COST-EFFECTIVENESS ANALYSIS WITH MARKOV INFLUENCE DIAGRAMS

Purpose: To introduce Markov influence diagrams as a graphical tool for performing complex cost-effectiveness analysis

Method: Markov influence diagrams (MIDs) are a new type of probabilistic graphical model (PGM). The basic elements of a PGM are a probability distribution and a graph that represents the structural assumptions of the model, such as probabilistic conditional independencies. The nodes of the graph represent decisions, probabilistic events, and the decision maker’s values. The joint (global) probability distribution of a PGM is defined as the product of several small conditional probability distributions, each associated with a variable of the model. This modular representation makes it possible to build probabilistic models involving dozens of variables. MIDs, which extend influence diagrams in the same way as Markov decision trees extend decision trees, are suitable to represent state-transition models. Using a causal graph that may contain several variables per cycle, MIDs can model various features of the patient without multiplying the number of states; in particular, they can represent the patient history without using tunnel states. There are two main types of algorithms for evaluating state-transition models, including MIDs: cohort analysis and individual-level simulation. Many MIDs, including some of those that combine categorical and numeric variables, can be evaluated with cohort analysis, which is more efficient than individual-level simulation.

Result: OpenMarkov, an open-source tool, allows decision analysts to build MIDs and perform cost-effectiveness analysis—including several types of sensitivity analysis—with a graphical user interface, without writing any code. Using this tool we have built MIDs for several medical problems, which are publicly available on internet. It was much easier and faster than implementing the same models as spreadsheets, decision trees, or computer programs, especially because OpenMarkov’s graphical user interface saves a lot of time and drastically reduces the probability of making mistakes.

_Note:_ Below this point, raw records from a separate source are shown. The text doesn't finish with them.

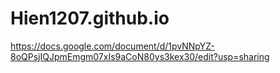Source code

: # Hien1207.github.io
https://docs.google.com/document/d/1pvNNpYZ-8oQPsjIQJpmEmgm07xIs9aCoN80ys3kex30/edit?usp=sharing

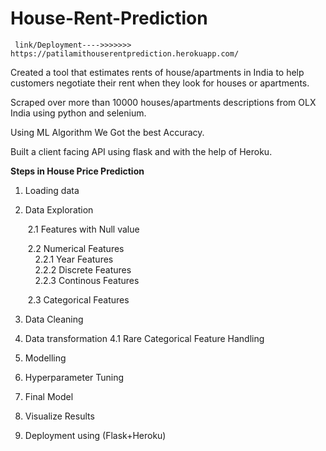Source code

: # House-Rent-Prediction
     link/Deployment---->>>>>>> https://patilamithouserentprediction.herokuapp.com/
Created a tool that estimates rents of house/apartments in India to help customers negotiate their rent when they look for houses or apartments.

Scraped over more than 10000 houses/apartments descriptions from OLX India using python and selenium.

Using ML Algorithm We Got the best Accuracy. 

Built a client facing API using flask and with the help of Heroku.


**Steps in House Price Prediction**

1. Loading data

2. Data Exploration <br />

     &nbsp;2.1 Features with Null value<br />
     
     &nbsp;2.2 Numerical Features<br />
           &nbsp;&nbsp;&nbsp; 2.2.1 Year Features<br />
           &nbsp;&nbsp;&nbsp; 2.2.2 Discrete Features<br /> 
           &nbsp;&nbsp;&nbsp; 2.2.3 Continous Features <br />
   
     &nbsp;2.3 Categorical Features

3. Data Cleaning


4. Data transformation
     4.1 Rare Categorical Feature Handling

5. Modelling

6. Hyperparameter Tuning

7. Final Model

8. Visualize Results

9. Deployment using (Flask+Heroku)
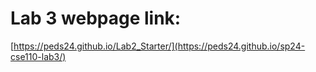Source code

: # Lab 3 webpage link:
[https://peds24.github.io/Lab2_Starter/](https://peds24.github.io/sp24-cse110-lab3/)
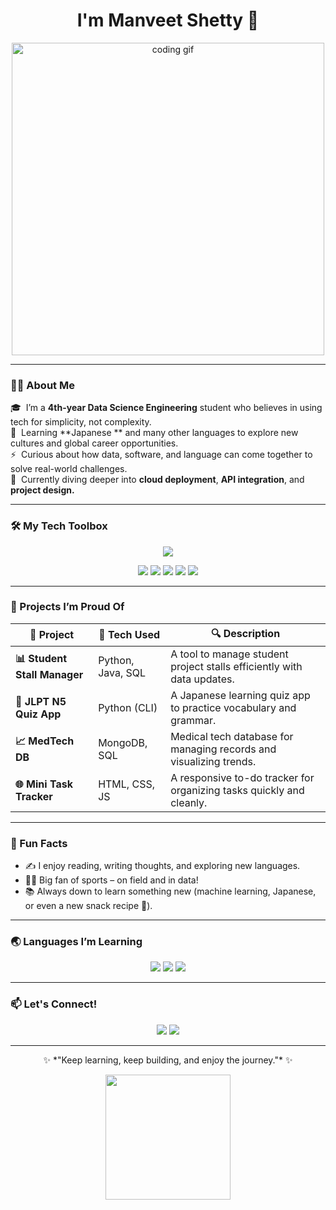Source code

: <h1 align="center"> I'm Manveet Shetty 👋</h1>

<p align="center">
  <img src="https://media.giphy.com/media/qgQUggAC3Pfv687qPC/giphy.gif" width="500" alt="coding gif">
</p>

---

### 🧑‍💼 About Me

🎓 &nbsp;I’m a **4th-year Data Science Engineering** student who believes in using tech for simplicity, not complexity.  
🧠 &nbsp;Learning **Japanese **  and many other languages to explore new cultures and global career opportunities.  
⚡ &nbsp;Curious about how data, software, and language can come together to solve real-world challenges.  
🌱 &nbsp;Currently diving deeper into **cloud deployment**, **API integration**, and **project design.**

---

### 🛠️ My Tech Toolbox

<p align="center">
  <img src="https://skillicons.dev/icons?i=python,flask,js,html,css,sql,mongodb,git,vscode,figma" />
</p>

<p align="center">
  <img src="https://img.shields.io/badge/Numpy-013243?style=flat-square&logo=numpy&logoColor=white"/>
  <img src="https://img.shields.io/badge/Pandas-150458?style=flat-square&logo=pandas&logoColor=white"/>
  <img src="https://img.shields.io/badge/Scikit--learn-F7931E?style=flat-square&logo=scikitlearn&logoColor=white"/>
  <img src="https://img.shields.io/badge/Power%20BI-F2C811?style=flat-square&logo=powerbi&logoColor=black"/>
  <img src="https://img.shields.io/badge/Heroku-430098?style=flat-square&logo=heroku&logoColor=white"/>
</p>

---

### 🚀 Projects I’m Proud Of

| 🌟 Project | 🔧 Tech Used | 🔍 Description |
|-----------|--------------|----------------|
| **📊 Student Stall Manager** | Python, Java, SQL | A tool to manage student project stalls efficiently with data updates. |
| **🧠 JLPT N5 Quiz App** | Python (CLI) | A Japanese learning quiz app to practice vocabulary and grammar. |
| **📈 MedTech DB** | MongoDB, SQL | Medical tech database for managing records and visualizing trends. |
| **🌐 Mini Task Tracker** | HTML, CSS, JS | A responsive to-do tracker for organizing tasks quickly and cleanly. |

---

### 💬 Fun Facts

- ✍️ I enjoy reading, writing thoughts, and exploring new languages.  
- 🏃‍♂️ Big fan of sports – on field and in data!  
- 📚 Always down to learn something new (machine learning, Japanese, or even a new snack recipe 🍜).

---

### 🌏 Languages I’m Learning

<p align="center">
  <img src="https://img.shields.io/badge/Japanese-JLPT%20N4-yellow?style=for-the-badge" />
  <img src="https://img.shields.io/badge/English-Fluent-blue?style=for-the-badge" />
  <img src="https://img.shields.io/badge/Hindi-Native-red?style=for-the-badge" />
</p>

---

### 📫 Let's Connect!

<p align="center">
  <a href="https://www.linkedin.com/in/manveet-shetty-463555266/"><img src="https://img.shields.io/badge/LinkedIn-Connect-blue?style=for-the-badge&logo=linkedin" /></a>
  <a href="mailto:l314manveet@gmail.com"><img src="https://img.shields.io/badge/Gmail-Message-red?style=for-the-badge&logo=gmail" /></a>
</p>

---

<p align="center">
  ✨ *"Keep learning, keep building, and enjoy the journey."* ✨
</p>

<p align="center">
  <img src="https://media.giphy.com/media/L1R1tvI9svkIWwpVYr/giphy.gif" width="200"/>
</p>
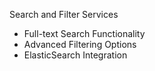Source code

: Search and Filter Services

- Full-text Search Functionality
- Advanced Filtering Options
- ElasticSearch Integration

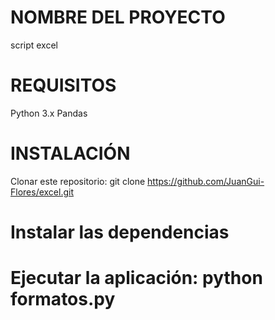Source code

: # NOMBRE DEL PROYECTO
script excel

# REQUISITOS
Python 3.x
Pandas 

# INSTALACIÓN
Clonar este repositorio: git clone https://github.com/JuanGui-Flores/excel.git

# Instalar las dependencias

# Ejecutar la aplicación: python formatos.py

Conclusion: MIDs can be used to easily build and evaluate complex models whose implementation as spreadsheets or decision trees would be cumbersome or unfeasible in practice. Many problems that previously required discrete event simulation can be solved with MIDs, i.e., within the paradigm of state-transition models, in which many health economists feel more comfortable. However, there are other types of problems for which discrete event simulation or dynamic transmission models are more adequate.